The answer: they were doing both. Was it altruistic? That’s your call.

Nor is Blackwell entirely the mustachioed villain here: he does have streaks of humanity. At one point, he asks, “Why do Blacks still believe in God?” It’s a question that couldn’t be more pertinent for our present moment, and it gets to the core of The Total Bent — the underlying question not yet asked of a people whose very existence is the reason they have not achieved, in America, their full due respect.

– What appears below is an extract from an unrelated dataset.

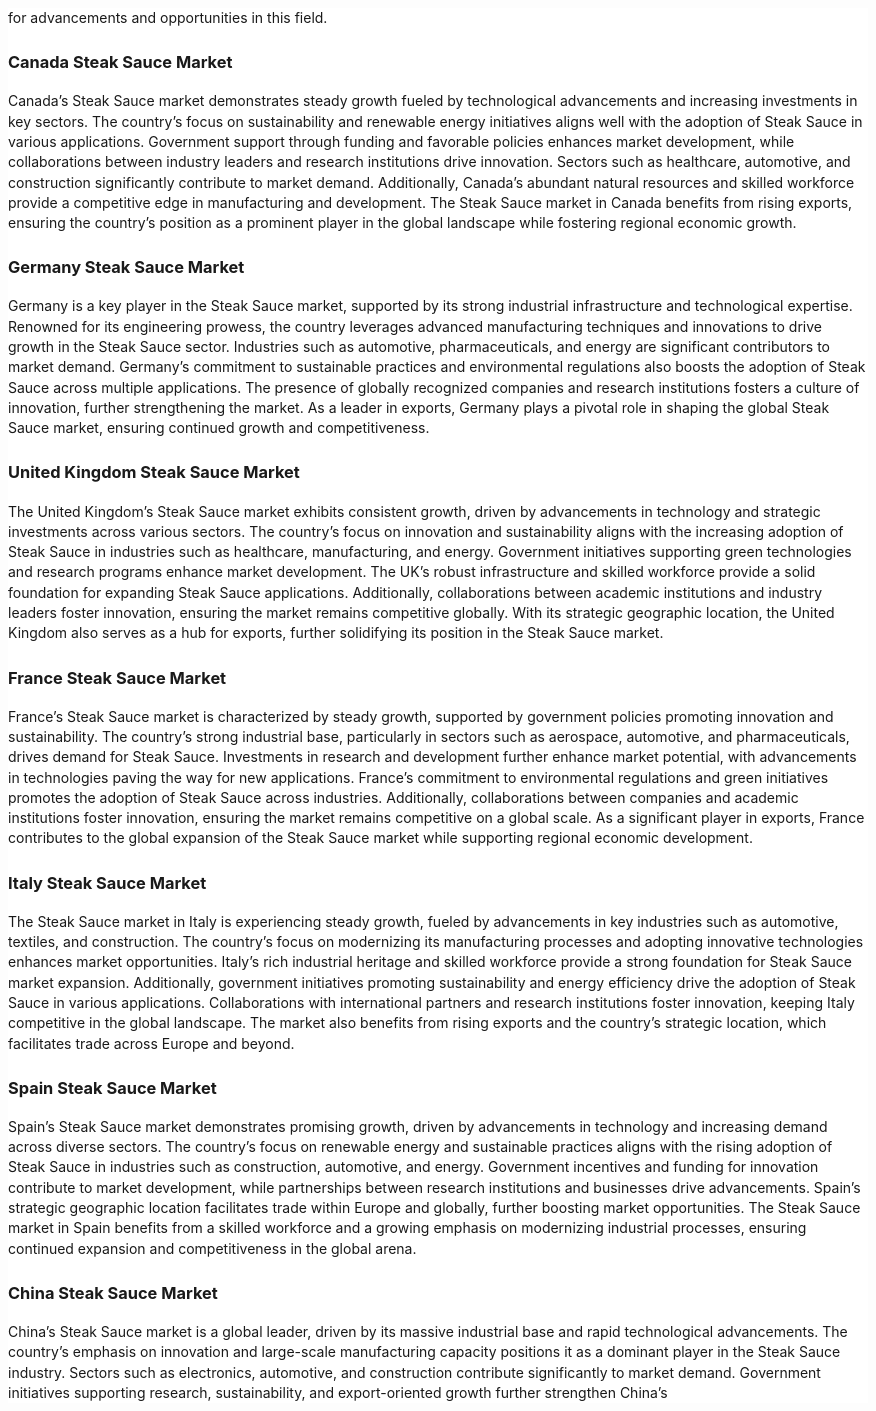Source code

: for advancements and opportunities in this field.</p><h3>Canada Steak Sauce Market</h3><p>Canada&rsquo;s Steak Sauce market demonstrates steady growth fueled by technological advancements and increasing investments in key sectors. The country&rsquo;s focus on sustainability and renewable energy initiatives aligns well with the adoption of Steak Sauce in various applications. Government support through funding and favorable policies enhances market development, while collaborations between industry leaders and research institutions drive innovation. Sectors such as healthcare, automotive, and construction significantly contribute to market demand. Additionally, Canada&rsquo;s abundant natural resources and skilled workforce provide a competitive edge in manufacturing and development. The Steak Sauce market in Canada benefits from rising exports, ensuring the country&rsquo;s position as a prominent player in the global landscape while fostering regional economic growth.</p><h3>Germany Steak Sauce Market</h3><p>Germany is a key player in the Steak Sauce market, supported by its strong industrial infrastructure and technological expertise. Renowned for its engineering prowess, the country leverages advanced manufacturing techniques and innovations to drive growth in the Steak Sauce sector. Industries such as automotive, pharmaceuticals, and energy are significant contributors to market demand. Germany&rsquo;s commitment to sustainable practices and environmental regulations also boosts the adoption of Steak Sauce across multiple applications. The presence of globally recognized companies and research institutions fosters a culture of innovation, further strengthening the market. As a leader in exports, Germany plays a pivotal role in shaping the global Steak Sauce market, ensuring continued growth and competitiveness.</p><h3>United Kingdom Steak Sauce Market</h3><p>The United Kingdom&rsquo;s Steak Sauce market exhibits consistent growth, driven by advancements in technology and strategic investments across various sectors. The country&rsquo;s focus on innovation and sustainability aligns with the increasing adoption of Steak Sauce in industries such as healthcare, manufacturing, and energy. Government initiatives supporting green technologies and research programs enhance market development. The UK&rsquo;s robust infrastructure and skilled workforce provide a solid foundation for expanding Steak Sauce applications. Additionally, collaborations between academic institutions and industry leaders foster innovation, ensuring the market remains competitive globally. With its strategic geographic location, the United Kingdom also serves as a hub for exports, further solidifying its position in the Steak Sauce market.</p><h3>France Steak Sauce Market</h3><p>France&rsquo;s Steak Sauce market is characterized by steady growth, supported by government policies promoting innovation and sustainability. The country&rsquo;s strong industrial base, particularly in sectors such as aerospace, automotive, and pharmaceuticals, drives demand for Steak Sauce. Investments in research and development further enhance market potential, with advancements in technologies paving the way for new applications. France&rsquo;s commitment to environmental regulations and green initiatives promotes the adoption of Steak Sauce across industries. Additionally, collaborations between companies and academic institutions foster innovation, ensuring the market remains competitive on a global scale. As a significant player in exports, France contributes to the global expansion of the Steak Sauce market while supporting regional economic development.</p><h3>Italy Steak Sauce Market</h3><p>The Steak Sauce market in Italy is experiencing steady growth, fueled by advancements in key industries such as automotive, textiles, and construction. The country&rsquo;s focus on modernizing its manufacturing processes and adopting innovative technologies enhances market opportunities. Italy&rsquo;s rich industrial heritage and skilled workforce provide a strong foundation for Steak Sauce market expansion. Additionally, government initiatives promoting sustainability and energy efficiency drive the adoption of Steak Sauce in various applications. Collaborations with international partners and research institutions foster innovation, keeping Italy competitive in the global landscape. The market also benefits from rising exports and the country&rsquo;s strategic location, which facilitates trade across Europe and beyond.</p><h3>Spain Steak Sauce Market</h3><p>Spain&rsquo;s Steak Sauce market demonstrates promising growth, driven by advancements in technology and increasing demand across diverse sectors. The country&rsquo;s focus on renewable energy and sustainable practices aligns with the rising adoption of Steak Sauce in industries such as construction, automotive, and energy. Government incentives and funding for innovation contribute to market development, while partnerships between research institutions and businesses drive advancements. Spain&rsquo;s strategic geographic location facilitates trade within Europe and globally, further boosting market opportunities. The Steak Sauce market in Spain benefits from a skilled workforce and a growing emphasis on modernizing industrial processes, ensuring continued expansion and competitiveness in the global arena.</p><h3>China Steak Sauce Market</h3><p>China&rsquo;s Steak Sauce market is a global leader, driven by its massive industrial base and rapid technological advancements. The country&rsquo;s emphasis on innovation and large-scale manufacturing capacity positions it as a dominant player in the Steak Sauce industry. Sectors such as electronics, automotive, and construction contribute significantly to market demand. Government initiatives supporting research, sustainability, and export-oriented growth further strengthen China&rsquo;s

For his part, Stew then stops just short of taking the next step in this discussion. That would have been to balk at the fact that the savior in whom many African-Americans believe was a white man, and that the religion inspired by that white man was sold to them — perhaps it would be better to say imposed on them — also by white men. To the contrary, in The Total Bent there’s much invoking of Jesus, Mary and Mary Magdalene. There’s even a brief suggestion that Marty is a Jesus figure.

Total Bent
Ato Blankson-Wood and David Cale.

Director Joanna Settle gathers many worthy elements for this work, beginning with the cast and the musicians. (In an unusual move, the musicians are listed as cast members, which may be because they’re visible upstage.)

The solid Hall and sinuous Blankson-Wood, for much of the performance front and center, give very different but constantly arresting performances. Hall a seething man of the world; Blankson-Wood is a wraith-like Ariel for the Madison Square Gardens of the entertainment business. (Gabriel Berry dresses them appropriately.) Cale keeps the ambitious Blackwell on an acceptable keel. Jahi Kearse and Curtis Wiley, respectively, as Andrew and Abee, offer different pairs of back-up dancers, including in the final sequence, executing David Neumann’s choreography beside Blankson-Wood.

Set designer Andrew Lieberman arranges the stage to look like a plushly carpeted cross between a recording studio and a hotel lobby. That’s until — to accommodate Marty’s triumphant performance, ostensibly before thousands — stagehands rush in to add glossy raised runways. The lighting designer is Thom Weaver; the crucial sound design is by Obadiah Eaves and Sten Severson.

A little more than a year ago, Hamilton opened at the Public Theater. The Total Bent may not turn out to be as big a hit (what could be?), but in its scrutiny of a country founded on human rights that has yet to fulfill its promise, Stew and Rodewald’s musical drama is a strong and profound companion piece.